Los Fabelman (2022), de Steven Spielberg – Crítica

Por Jordi Campeny.

Parece que los grandes directores tienen la necesidad de echar la vista atrás hacia el jardín de su infancia cuando llegan al ocaso de sus carreras. Para hallar en él, quizás, rastros de quienes son a día de hoy y, muy a menudo, poder situar el punto exacto en el que se desató el fuego de su pasión por el cine. Cruzan cine y vida para constatar, una vez más, que son la misma cosa.

Fue la mano de Dios (Paolo Sorrentino), Dolor y gloria (Pedro Almodóvar), Belfast (Kenneth Branagh), Apolo 10 ½ (Richard Linklater) o Armageddon Time (James Gray) son sólo algunos ejemplos de este viaje hacia adentro y atrás en el tiempo, a los que se suma Steven Spielberg con la excepcional Los Fabelman, su trabajo más íntimo y confesional; una hermosa carta de amor al oficio de rodar películas y a la familia de uno de los grandes maestros del cine contemporáneo.

Hablar de Spielberg es hablar de un tótem; bucear en su filmografía es atravesar, de cabo a rabo, los últimos cincuenta años de la historia del cine.

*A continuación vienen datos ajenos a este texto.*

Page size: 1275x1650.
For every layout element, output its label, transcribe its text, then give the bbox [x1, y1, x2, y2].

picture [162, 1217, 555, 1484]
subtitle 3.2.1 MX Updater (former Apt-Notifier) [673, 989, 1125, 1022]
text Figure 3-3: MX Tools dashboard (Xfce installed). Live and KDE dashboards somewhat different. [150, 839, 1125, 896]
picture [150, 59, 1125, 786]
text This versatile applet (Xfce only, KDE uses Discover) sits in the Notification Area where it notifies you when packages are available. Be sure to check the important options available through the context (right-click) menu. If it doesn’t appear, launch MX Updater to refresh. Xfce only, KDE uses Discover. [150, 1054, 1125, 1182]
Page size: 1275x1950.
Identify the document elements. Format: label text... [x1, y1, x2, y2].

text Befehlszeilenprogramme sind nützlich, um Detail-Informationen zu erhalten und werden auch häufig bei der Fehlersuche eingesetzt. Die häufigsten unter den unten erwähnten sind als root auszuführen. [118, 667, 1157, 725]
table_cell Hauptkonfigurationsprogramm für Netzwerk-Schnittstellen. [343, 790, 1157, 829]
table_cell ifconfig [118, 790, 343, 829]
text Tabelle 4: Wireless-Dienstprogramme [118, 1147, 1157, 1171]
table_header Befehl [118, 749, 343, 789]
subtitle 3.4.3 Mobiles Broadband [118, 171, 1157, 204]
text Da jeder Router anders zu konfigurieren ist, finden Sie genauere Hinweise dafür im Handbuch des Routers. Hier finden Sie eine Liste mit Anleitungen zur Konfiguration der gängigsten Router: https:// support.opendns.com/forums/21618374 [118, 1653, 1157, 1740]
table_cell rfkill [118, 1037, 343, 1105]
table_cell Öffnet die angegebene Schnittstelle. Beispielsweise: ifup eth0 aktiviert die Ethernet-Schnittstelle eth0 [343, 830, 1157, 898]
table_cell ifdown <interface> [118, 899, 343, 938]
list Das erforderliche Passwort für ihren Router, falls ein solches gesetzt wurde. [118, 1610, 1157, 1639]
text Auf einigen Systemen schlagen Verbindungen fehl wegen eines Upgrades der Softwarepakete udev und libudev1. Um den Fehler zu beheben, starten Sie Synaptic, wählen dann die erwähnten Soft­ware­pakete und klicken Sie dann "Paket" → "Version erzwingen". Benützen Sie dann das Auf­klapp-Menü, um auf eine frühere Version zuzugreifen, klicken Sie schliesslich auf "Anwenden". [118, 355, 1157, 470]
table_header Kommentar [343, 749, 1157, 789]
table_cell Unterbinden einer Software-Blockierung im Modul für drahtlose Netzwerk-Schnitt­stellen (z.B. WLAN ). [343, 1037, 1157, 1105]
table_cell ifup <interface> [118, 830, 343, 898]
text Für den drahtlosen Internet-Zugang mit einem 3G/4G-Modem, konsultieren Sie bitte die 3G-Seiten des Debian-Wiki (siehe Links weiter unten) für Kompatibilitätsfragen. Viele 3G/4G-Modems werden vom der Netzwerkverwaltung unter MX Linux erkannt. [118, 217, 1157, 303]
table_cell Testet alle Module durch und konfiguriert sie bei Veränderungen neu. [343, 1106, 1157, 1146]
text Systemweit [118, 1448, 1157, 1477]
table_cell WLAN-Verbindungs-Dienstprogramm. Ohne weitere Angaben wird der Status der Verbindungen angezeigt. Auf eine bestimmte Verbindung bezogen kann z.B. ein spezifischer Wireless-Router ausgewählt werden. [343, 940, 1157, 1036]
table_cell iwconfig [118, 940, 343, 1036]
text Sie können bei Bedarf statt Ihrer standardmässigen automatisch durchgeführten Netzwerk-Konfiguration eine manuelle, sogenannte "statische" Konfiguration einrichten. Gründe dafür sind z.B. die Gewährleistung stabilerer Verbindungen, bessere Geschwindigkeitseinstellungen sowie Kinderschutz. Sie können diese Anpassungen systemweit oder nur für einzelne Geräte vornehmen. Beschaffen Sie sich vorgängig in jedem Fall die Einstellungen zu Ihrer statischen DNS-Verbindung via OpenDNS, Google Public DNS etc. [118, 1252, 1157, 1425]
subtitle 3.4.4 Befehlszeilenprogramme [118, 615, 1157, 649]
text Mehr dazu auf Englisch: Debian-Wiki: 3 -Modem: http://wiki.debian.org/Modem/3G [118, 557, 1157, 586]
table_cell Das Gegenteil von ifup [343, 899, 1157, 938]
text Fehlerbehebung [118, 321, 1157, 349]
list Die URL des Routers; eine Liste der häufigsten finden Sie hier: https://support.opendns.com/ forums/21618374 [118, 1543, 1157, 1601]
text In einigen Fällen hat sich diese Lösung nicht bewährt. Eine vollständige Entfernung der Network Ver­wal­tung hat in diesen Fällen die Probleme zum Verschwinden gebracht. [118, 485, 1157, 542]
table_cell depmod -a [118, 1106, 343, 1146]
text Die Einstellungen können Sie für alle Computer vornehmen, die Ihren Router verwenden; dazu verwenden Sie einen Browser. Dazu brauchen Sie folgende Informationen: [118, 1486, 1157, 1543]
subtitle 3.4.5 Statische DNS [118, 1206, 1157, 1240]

Tiburón (1975), Encuentros en la tercera fase (1977), Indiana Jones en busca del arca perdida (1981), E.T. (1982), El imperio del sol (1987), Jurassic Park (1993), La lista de Schindler (1993), Salvar al soldado Ryan (1998), A.I. Inteligencia Artificial (2001), Munich (2005), War Horse (2011), Lincoln (2012), Los archivos del Pentágono (2017), West Side Story (2021). Y un larguísimo etcétera. Nadie como él ha conseguido hacer soñar ni emocionar de una forma tan netamente genuina a distintas generaciones de espectadores. Tiene una nutrida legión de detractores que le afean su afán excesivamente comercial o un estilo a menudo naíf, edulcorado o relamido. Allá ellos. Hay muy pocos creadores capaces de rozar la plenitud expresiva y el virtuosismo que ha logrado Spielberg a lo largo de los años.

En esta ocasión, Spielberg ha puesto todo su oficio y alquimia al servicio de una historia pequeña de aroma testamentario: la de su familia. Dedicada a sus padres Leah y Arnold, la película traza el recorrido vital del joven Sam (Steven), quien descubre su fascinación por el cine una noche de invierno frente a una pantalla junto a su padre y a su madre. Tan anodino y tan excepcional como esto. El joven Sam va creciendo y alimentando su amor por las películas; empieza a rodar films amateurs, asiste al resquebrajamiento de su nido familiar, despierta al amor, se entrega a la magia del celuloide. La película es un sentido homenaje al cine, a los actores, a John Ford, al trabajo de los directores y a la capacidad que tienen las películas de hacernos cambiar la percepción que tenemos de nosotros mismos. Y es también, quizás por encima de todo, un hermosísimo y arrebatado gesto de amor y agradecimiento a la figura de su madre.

Steven Spielberg logra, con este trabajo, un alto grado de implicación emocional con el espectador. Entre sus dos horas y media de metraje, estallan momentos de apabullante virtuosismo y encanto que son puro golpe de genio, como el descubrimiento de la grieta familiar en unas cintas caseras de celuloide. Nunca la mezcla indisoluble de cine y vida había cobrado tanto sentido.

Lejos de hallarnos ante un ejercicio pomposo de egocentrismo, la película, a pesar de no ser perfecta ni redonda, se distingue por su desarmante honestidad y su inquebrantable afán por encontrar verdad y belleza. Y nos acaba inundando la emoción por esta pantalla siempre llena de cine y de amor por el cine; por la nostalgia de una manera de rodar y entender el oficio que, poco a poco, va desapareciendo. Por este niño que va haciéndose mayor, va perdiendo su refugio y encontrando, a su vez, otro: el de la luz de su linterna mágica.